[Dataset excerpts]
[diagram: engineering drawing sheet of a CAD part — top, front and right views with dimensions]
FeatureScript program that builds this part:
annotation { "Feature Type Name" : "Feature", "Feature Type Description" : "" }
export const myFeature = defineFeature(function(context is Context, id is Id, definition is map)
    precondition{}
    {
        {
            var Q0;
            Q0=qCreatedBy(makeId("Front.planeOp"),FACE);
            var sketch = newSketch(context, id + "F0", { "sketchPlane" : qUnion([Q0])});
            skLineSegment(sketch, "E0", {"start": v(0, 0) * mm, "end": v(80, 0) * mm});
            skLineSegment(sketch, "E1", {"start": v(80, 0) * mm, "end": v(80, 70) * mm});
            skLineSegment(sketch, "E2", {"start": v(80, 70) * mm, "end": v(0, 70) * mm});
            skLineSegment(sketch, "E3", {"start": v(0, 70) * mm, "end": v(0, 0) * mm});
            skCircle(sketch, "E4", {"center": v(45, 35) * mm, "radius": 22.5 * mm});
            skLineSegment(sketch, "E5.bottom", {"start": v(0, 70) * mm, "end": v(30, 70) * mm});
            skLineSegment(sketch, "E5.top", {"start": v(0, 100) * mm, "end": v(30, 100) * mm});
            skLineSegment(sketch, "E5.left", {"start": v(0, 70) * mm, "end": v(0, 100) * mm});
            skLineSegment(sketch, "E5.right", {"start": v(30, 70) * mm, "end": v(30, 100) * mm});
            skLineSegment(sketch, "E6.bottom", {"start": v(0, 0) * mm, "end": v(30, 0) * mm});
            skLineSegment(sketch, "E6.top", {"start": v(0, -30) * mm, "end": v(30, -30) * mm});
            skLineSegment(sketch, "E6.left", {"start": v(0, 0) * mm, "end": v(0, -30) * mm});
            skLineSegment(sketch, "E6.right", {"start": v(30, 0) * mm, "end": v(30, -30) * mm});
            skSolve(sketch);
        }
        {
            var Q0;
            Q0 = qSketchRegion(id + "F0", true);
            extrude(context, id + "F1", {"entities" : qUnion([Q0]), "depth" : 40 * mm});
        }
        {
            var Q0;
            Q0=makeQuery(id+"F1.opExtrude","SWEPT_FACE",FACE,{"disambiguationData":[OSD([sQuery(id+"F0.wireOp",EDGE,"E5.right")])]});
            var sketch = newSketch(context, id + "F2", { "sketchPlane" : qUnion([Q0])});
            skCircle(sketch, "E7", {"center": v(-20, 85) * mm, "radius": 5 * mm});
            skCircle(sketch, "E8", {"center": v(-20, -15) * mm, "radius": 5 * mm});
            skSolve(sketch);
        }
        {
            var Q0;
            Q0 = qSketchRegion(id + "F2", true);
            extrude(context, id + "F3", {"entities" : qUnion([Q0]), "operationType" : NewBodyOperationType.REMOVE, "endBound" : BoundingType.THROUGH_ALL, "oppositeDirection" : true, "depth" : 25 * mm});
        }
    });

--

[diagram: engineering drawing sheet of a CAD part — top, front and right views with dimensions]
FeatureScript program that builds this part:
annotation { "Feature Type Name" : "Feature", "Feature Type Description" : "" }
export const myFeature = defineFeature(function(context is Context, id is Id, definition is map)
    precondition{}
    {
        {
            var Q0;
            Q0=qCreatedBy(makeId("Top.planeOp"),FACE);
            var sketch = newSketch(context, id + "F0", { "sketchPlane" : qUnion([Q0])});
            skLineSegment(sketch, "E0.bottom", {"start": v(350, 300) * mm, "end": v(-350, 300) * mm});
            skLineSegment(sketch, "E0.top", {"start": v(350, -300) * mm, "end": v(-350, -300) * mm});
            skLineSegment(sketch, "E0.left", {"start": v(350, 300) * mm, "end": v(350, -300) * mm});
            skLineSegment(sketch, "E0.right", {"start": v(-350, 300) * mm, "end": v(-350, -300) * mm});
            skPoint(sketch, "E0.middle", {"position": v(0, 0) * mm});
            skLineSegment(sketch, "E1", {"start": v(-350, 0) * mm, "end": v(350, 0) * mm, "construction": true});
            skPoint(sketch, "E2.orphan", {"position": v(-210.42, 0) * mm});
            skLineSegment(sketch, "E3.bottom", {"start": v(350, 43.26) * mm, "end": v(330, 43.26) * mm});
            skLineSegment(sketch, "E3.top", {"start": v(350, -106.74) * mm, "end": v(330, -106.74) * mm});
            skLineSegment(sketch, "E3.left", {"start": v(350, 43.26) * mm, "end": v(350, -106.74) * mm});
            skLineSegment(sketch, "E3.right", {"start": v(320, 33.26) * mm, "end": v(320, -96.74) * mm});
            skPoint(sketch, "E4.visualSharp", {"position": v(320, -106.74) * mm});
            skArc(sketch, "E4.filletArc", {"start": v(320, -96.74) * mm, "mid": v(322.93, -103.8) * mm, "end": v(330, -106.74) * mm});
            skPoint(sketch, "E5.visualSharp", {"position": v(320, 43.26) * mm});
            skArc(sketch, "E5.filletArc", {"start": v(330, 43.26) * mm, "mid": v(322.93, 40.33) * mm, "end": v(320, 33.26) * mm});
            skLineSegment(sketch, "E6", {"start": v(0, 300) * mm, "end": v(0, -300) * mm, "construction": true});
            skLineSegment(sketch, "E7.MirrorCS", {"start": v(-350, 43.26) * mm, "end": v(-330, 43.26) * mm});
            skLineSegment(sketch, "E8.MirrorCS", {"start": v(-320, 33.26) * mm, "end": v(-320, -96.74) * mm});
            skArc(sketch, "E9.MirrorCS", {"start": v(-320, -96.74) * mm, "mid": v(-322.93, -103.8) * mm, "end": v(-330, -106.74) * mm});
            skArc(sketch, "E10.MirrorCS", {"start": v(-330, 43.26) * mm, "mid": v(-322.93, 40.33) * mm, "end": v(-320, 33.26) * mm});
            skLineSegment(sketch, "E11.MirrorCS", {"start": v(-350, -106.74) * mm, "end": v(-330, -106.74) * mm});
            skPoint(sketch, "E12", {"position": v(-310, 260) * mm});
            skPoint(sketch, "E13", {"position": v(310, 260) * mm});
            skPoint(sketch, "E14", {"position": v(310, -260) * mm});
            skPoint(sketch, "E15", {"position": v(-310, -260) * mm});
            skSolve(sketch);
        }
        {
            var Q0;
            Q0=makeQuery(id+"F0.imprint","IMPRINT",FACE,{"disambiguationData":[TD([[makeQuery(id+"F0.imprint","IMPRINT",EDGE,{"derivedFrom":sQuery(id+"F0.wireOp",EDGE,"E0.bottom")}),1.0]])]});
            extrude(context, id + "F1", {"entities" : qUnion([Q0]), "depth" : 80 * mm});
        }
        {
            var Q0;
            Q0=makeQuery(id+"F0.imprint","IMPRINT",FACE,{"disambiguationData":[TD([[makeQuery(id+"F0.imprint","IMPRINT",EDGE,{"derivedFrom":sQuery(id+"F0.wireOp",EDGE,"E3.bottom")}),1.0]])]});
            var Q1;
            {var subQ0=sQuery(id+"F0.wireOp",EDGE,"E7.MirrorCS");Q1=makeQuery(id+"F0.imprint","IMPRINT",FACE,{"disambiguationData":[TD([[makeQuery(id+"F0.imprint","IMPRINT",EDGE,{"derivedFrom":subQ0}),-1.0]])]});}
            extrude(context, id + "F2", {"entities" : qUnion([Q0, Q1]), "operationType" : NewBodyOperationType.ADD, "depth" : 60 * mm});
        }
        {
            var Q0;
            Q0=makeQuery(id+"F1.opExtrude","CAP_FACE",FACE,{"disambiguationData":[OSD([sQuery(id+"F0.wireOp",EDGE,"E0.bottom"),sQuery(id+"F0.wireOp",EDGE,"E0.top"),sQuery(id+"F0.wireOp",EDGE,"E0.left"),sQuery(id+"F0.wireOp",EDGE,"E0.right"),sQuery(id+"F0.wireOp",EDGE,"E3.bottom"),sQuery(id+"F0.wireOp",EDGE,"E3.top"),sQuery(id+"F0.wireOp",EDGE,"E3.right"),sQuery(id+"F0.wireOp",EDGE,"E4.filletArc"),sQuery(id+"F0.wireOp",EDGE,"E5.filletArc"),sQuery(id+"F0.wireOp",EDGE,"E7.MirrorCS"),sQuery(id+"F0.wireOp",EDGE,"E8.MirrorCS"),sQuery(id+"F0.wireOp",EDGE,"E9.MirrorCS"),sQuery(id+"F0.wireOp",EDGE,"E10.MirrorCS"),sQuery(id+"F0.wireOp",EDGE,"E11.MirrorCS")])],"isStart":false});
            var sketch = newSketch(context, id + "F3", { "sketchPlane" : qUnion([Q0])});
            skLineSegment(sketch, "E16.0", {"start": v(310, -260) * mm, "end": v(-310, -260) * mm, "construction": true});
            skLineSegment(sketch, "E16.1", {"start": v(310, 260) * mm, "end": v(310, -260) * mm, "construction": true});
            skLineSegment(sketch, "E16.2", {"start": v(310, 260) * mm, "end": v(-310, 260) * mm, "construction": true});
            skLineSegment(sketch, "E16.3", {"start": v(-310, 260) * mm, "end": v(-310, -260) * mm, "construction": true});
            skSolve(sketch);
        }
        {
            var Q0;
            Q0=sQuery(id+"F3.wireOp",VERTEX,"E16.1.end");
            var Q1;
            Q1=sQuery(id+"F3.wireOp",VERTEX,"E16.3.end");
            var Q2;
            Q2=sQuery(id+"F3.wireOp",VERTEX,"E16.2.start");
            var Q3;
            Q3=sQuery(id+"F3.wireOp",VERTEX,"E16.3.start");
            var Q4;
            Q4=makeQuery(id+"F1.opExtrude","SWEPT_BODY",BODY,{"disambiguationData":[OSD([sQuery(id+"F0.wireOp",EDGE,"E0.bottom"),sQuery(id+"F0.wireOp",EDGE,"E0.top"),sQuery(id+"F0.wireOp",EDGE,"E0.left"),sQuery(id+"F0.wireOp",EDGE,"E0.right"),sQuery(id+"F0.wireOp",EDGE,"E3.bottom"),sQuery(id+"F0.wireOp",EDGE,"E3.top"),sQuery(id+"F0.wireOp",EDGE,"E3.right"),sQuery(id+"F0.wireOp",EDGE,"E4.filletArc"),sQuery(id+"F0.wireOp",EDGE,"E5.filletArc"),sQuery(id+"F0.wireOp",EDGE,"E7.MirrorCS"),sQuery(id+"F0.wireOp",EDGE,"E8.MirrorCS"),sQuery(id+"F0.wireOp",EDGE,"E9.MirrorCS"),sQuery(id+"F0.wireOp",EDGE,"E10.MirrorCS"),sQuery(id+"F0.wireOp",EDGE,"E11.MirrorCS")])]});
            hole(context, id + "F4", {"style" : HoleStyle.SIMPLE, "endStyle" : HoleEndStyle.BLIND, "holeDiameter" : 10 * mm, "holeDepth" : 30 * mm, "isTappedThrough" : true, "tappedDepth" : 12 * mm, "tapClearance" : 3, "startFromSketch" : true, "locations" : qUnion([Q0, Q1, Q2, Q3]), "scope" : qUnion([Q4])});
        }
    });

REQUIRED WORK:
List every line in the rows above that contains the string "skCircle". Case counts.

ANSWER TO THIS TASK:
            skCircle(sketch, "E4", {"center": v(45, 35) * mm, "radius": 22.5 * mm});
            skCircle(sketch, "E7", {"center": v(-20, 85) * mm, "radius": 5 * mm});
            skCircle(sketch, "E8", {"center": v(-20, -15) * mm, "radius": 5 * mm});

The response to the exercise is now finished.